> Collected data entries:
━━━━━━━━━━━━━━━━━━━━━━━━━━━━━━
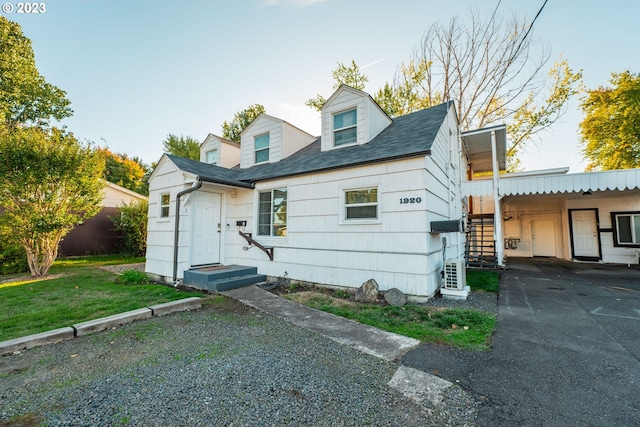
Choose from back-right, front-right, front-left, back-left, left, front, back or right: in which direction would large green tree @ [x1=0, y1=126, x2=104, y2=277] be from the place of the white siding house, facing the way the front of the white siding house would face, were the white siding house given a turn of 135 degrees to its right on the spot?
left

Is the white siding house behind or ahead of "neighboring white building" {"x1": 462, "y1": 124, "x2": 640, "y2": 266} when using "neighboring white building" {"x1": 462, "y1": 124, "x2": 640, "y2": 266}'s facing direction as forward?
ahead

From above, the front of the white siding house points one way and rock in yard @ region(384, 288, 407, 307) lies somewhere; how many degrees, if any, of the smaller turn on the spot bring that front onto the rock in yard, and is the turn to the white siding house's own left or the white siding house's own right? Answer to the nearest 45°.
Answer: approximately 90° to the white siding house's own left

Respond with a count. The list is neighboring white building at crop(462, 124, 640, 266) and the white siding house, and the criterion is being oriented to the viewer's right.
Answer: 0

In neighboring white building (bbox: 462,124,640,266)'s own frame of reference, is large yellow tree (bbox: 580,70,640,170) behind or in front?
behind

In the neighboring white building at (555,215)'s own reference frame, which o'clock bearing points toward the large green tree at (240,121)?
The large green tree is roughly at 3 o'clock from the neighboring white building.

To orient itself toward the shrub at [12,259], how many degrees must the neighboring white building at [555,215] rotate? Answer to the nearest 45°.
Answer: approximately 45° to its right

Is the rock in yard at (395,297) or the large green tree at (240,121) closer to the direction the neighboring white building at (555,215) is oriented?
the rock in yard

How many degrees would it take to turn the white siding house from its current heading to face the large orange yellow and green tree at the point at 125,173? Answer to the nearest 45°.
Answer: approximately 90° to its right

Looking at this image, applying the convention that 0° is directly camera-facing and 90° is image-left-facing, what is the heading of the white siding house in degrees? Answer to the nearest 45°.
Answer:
━━━━━━━━━━━━━━━━━━━━━━━━━━━━━━
> YOUR TASK:
Please render every line of the records above as a numbered list, leaving out the blank lines and the pictures.

> THE COMPLETED TASK:
1. Choose from back-right, front-right, front-left, back-left, left, front, back or right: in which direction would large green tree @ [x1=0, y1=126, x2=104, y2=277] be from the place of the white siding house, facing the way the front of the white siding house would face, were the white siding house given a turn of 135 degrees to its right on the spot?
2. left
3. Is the white siding house behind or ahead of "neighboring white building" {"x1": 462, "y1": 124, "x2": 640, "y2": 266} when using "neighboring white building" {"x1": 462, "y1": 124, "x2": 640, "y2": 266}'s facing direction as forward?
4. ahead
5. From above, the front of the white siding house points one way and rock in yard @ region(384, 288, 407, 307) lies somewhere; how many degrees, if any, of the smaller turn on the spot bring that front onto the rock in yard, and is the turn to the white siding house's own left or the white siding house's own right? Answer to the nearest 45°.
6. Answer: approximately 90° to the white siding house's own left
7. Respond with a count. The list is neighboring white building at crop(462, 124, 640, 266) and the white siding house, and the criterion is being oriented to the viewer's right.
8. Answer: 0
9. In neighboring white building (bbox: 462,124,640,266)'s own frame of reference, is large yellow tree (bbox: 580,70,640,170) behind or in front?
10. behind
11. In the neighboring white building at (555,215)'s own reference frame, which o'clock bearing points toward the large green tree at (240,121)?
12. The large green tree is roughly at 3 o'clock from the neighboring white building.
13. To orient itself toward the shrub at [12,259], how many degrees must the neighboring white building at [555,215] rotate? Answer to the nearest 45°.
14. Answer: approximately 45° to its right
15. Is the rock in yard at (395,297) or the large green tree at (240,121) closer to the direction the neighboring white building at (555,215) is oriented?
16. the rock in yard
17. How many degrees would it take to turn the white siding house from its current heading to face the large orange yellow and green tree at the point at 125,173? Answer to the nearest 45°.
18. Answer: approximately 90° to its right
19. Looking at this image, applying the convention that 0° is directly camera-facing and 90° is image-left-facing, what is the heading of the white siding house in degrees? Answer to the nearest 45°.
20. Answer:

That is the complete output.